Ancak ‘zerre utanma duygusu’ taşımadığını adım gibi biliyorum.
Selçuk paşa, olayın daha ilk birkaç gününde ‘Narin’in bulunduğunu ve açıkça söylemese de Van Yüzüncü Yıl Üniversitesi’nde yoğun bakıma alındığını biliyordu.
O nedenle yakın bir zamanda ‘iyi haberler’ vereceğini söyledi.
Ancak sonra ne oldu diyecek olursanız; Diyarbakır milletvekili Galip Ensarioğlu araya girerek, büyük olasılıkla önce kendi ‘sayın cumhurbaşkanı’na, sonra da kendilerini savunmakla görevlendirilmiş Tombul Yaşar ve ilgili kişilere gerekli ‘uyarı’ları yaparak, ilk ağızda bir ‘yayın yasağı’ koydurdu.
Sonra Selçuk Paşa’nın artık ‘ses çıkarmaması’ ve kendilerinin atadığı ve ‘utanma duygusu’ndan arındırılmış Diyarbakır valisinin görevlendirildiğini bildirdi.
Şimdi, soru şu; Türkiye’de hiç mi böylesi cinayetler işlenmemiştir ki, cumhurbaşkanından bakana, bakandan valiye ve AKP’li tüm yöneticilere değin herkes ayağa kalkmış bulunmaktadır?
Tüm basın, o arada iktidar şaklabanı gazeteci kılıklı ‘Dilan Polat’lar, örneğin A Haber programcıları olarak bilinen o ‘kaltak’lar, sözde ‘Allah Korkusu’ veya ‘insanî duygular’la ekranda üzüntülerini dile getiriyorlar.
Asıl amaç, Narin’in ailesi başta olmak üzere, Diyarbakır Havaalanı’na komşu dört-beş yüz hanelik köyün nasıl bir ‘stratejik önemi’nin olduğunun ortaya çıkmaması için Tüm Türkiye bir ‘Komiser Kolumboculuk’ oynamaya yönlendirmekti.

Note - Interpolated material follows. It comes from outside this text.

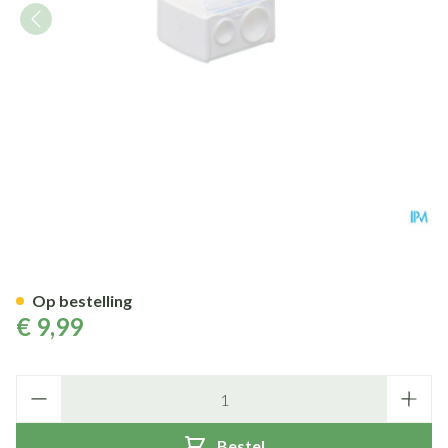
Eye Care Potloodscherper Ju
Op bestelling
€ 9,99
Aantal
Bestel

‘Olay’, Narin’in, annesi, babası, ağabeyi, amcası, itirafçı ve iftiracılarla öylesine karmaşık bir hale getiriliyordu ki, Komiser Kolumbo’nun bizzat kendisi gelse altından kalkamayabilirdi.
Oysa çok basitti, bu köy ve Doğu Anadolu’da benzer onlarca köy, kimi zaman Türk Ordu ve Emniyet güçlerince bilinmesine karşın, AKP İktidarı’nın ‘Din/Ağa/Eşraf /İhale/Uyuşturucu/Silah/Kaçakçılık’ sarmalının belli ‘yoğunluk merkezi’ konumuna getirilmişti.

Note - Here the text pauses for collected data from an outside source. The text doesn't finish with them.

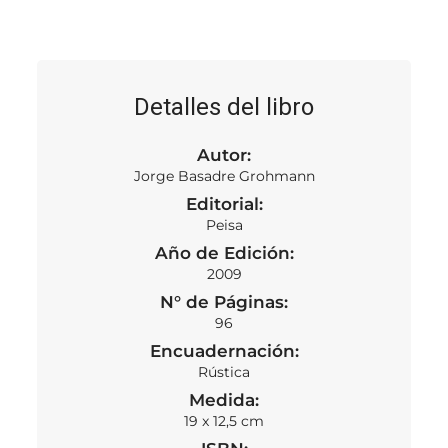
Detalles del libro
Autor:
Jorge Basadre Grohmann
Editorial:
Peisa
Año de Edición:
2009
N° de Páginas:
96
Encuadernación:
Rústica
Medida:
19 x 12,5 cm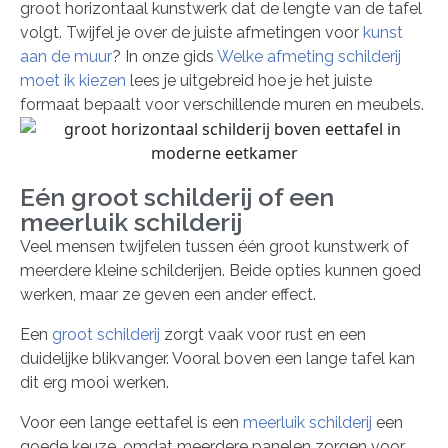
groot horizontaal kunstwerk dat de lengte van de tafel
volgt. Twijfel je over de juiste afmetingen voor
kunst
aan de muur
? In onze gids
Welke afmeting schilderij
moet ik kiezen
lees je uitgebreid hoe je het juiste
formaat bepaalt voor verschillende muren en meubels.
Eén groot schilderij of een
meerluik schilderij
Veel mensen twijfelen tussen één groot kunstwerk of
meerdere kleine schilderijen. Beide opties kunnen goed
werken, maar ze geven een ander effect.
Een
groot schilderij
zorgt vaak voor rust en een
duidelijke blikvanger. Vooral boven een lange tafel kan
dit erg mooi werken.
Voor een lange eettafel is een
meerluik schilderij
een
goede keuze, omdat meerdere panelen zorgen voor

Narin Olayı bu ‘ilişki ağı’nın ortaya çıkmasına yol açabilirdi.
O nedenle, başta Galip Ensarioğlu olmak üzere bu iktidarın cumhurbaşkanı, bakanları, vali ve kaymakamları, emniyet müdür ve amirleri, bekçi ve SADAT’çıları hemen ‘teyakkuz’a geçip, olayı zamana yaymak ve karmaşıklaştırmak için ellerinden geleni geri koymadılar.
Özel Kuvvet’lerden emekli olup, aramalara gönüllü olarak katılan bir ‘yurtsever’, ister Galip Ensarioğlu ve isterse onun cumhurbaşkanı ‘beni mahkemeye versinler açıklayayım’ diye meydan okumaktadır.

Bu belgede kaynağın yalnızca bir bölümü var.